**Testo di lettura:**
Il Cloacking è una tecnica informatica di tipo Black Hat SEO per la quale il motore di ricerca vede dei contenuti diversi rispetto a quelli che vedono le persone quando ci navigano normalmente, questo sistema può per un breve periodo migliorare il proprio posizionamento organico, ma nel lungo termine può portare a far bannare il sito web dagli indici di ricerca perché considerato non affidabile.

Ad esempio, potremmo analizzare alcuni header HTTP per identificare se il browser possa essere di un crawler, e in tal caso mostrare dei contenuti diversi rispetto a quelli che mostreremmo agli utenti normali.

Per altri dettagli: SEOZoom Cloaking

Title e Meta Description

Una strategia che vale assolutamente la pena tenere presente come tecnica di SEO on page, riguarda la scrittura di titoli e meta description.

Il <title> è un tag HTML univoco che viene inserito all’interno dell’<head> di un documento HTML. Viene usato per determinare il titolo principale della pagina, che viene poi visualizzato nella scheda del browser:

Il tag “title” è inserito nel codice HTML della pagina

È importante che sia scritto bene e riassuma il contesto del contenuto della pagina: in genere si consiglia di tenere una lunghezza di 50-60 caratteri per questo titolo, ma anche se fosse qualche carattere in più non è detto che sia un problema. Evitiamo però titoli troppo lunghi di 100 o più caratteri.

La “description” è un “meta tag”, cioè un tag HTML che non ha un reale peso nella pagina, ma viene usato dai crawler per creare uno “snippet”, cioè il testo di anteprima che si visualizza nella pagina dei risultati di ricerca (SERP). Si consiglia di tenere una lunghezza massima di 155 caratteri, anche se avere una lunghezza maggiore non rappresenta un problema.

Uso della meta description in HTML e nella SERP Google

È bene sapere però che non è detto che questo testo venga realmente utilizzato, infatti il motore di ricerca, al momento della richiesta da parte dell’utente, potrebbe usare un altro testo presente nella pagina per generare lo snippet, qualora lo ritenesse più opportuno per le parole chiave ricercate.

**Voci del dataset:**

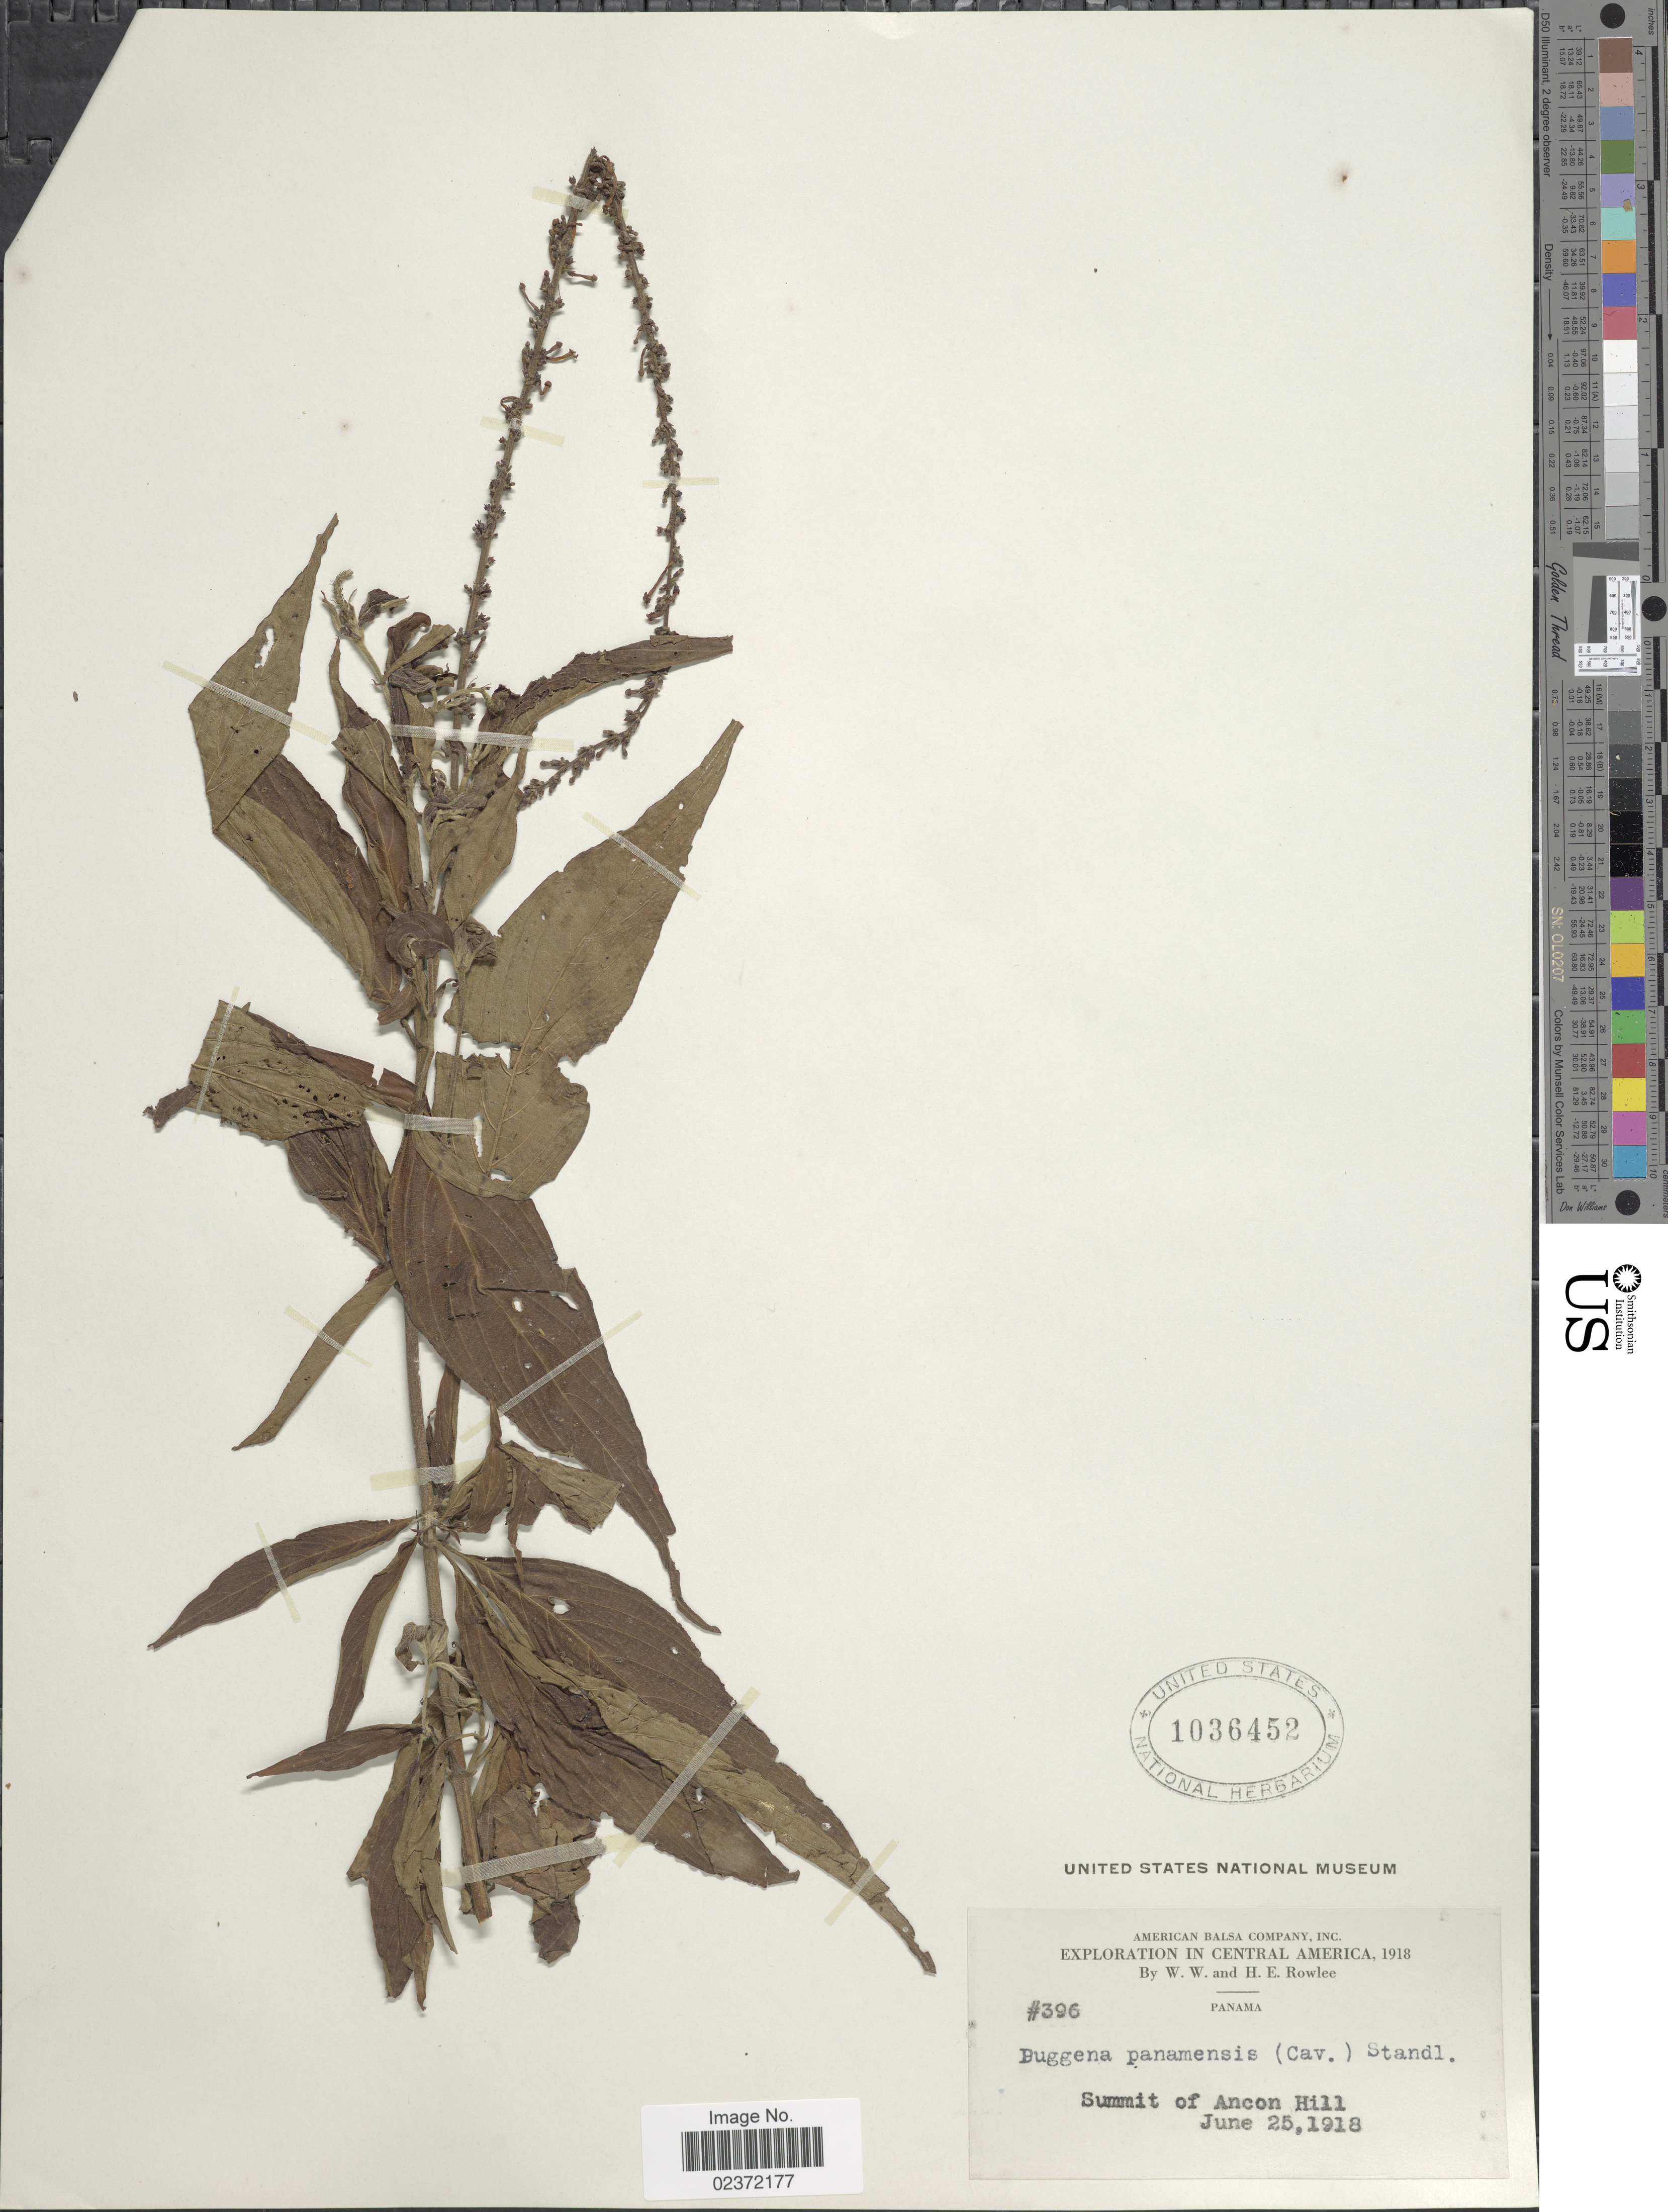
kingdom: Plantae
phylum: Tracheophyta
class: Magnoliopsida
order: Gentianales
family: Rubiaceae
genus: Gonzalagunia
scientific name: Gonzalagunia panamensis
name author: (Cav.) K. Schum.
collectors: W. W. Rowlee & H. E. Rowlee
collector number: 396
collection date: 1918-08-25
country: Panama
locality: Central America, Summit of Ancon Hill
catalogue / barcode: US 1036452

**Consegna:** Quale lunghezza massima consiglia il testo di lettura per la meta description?

**Soluzione svolta:** 155 caratteri.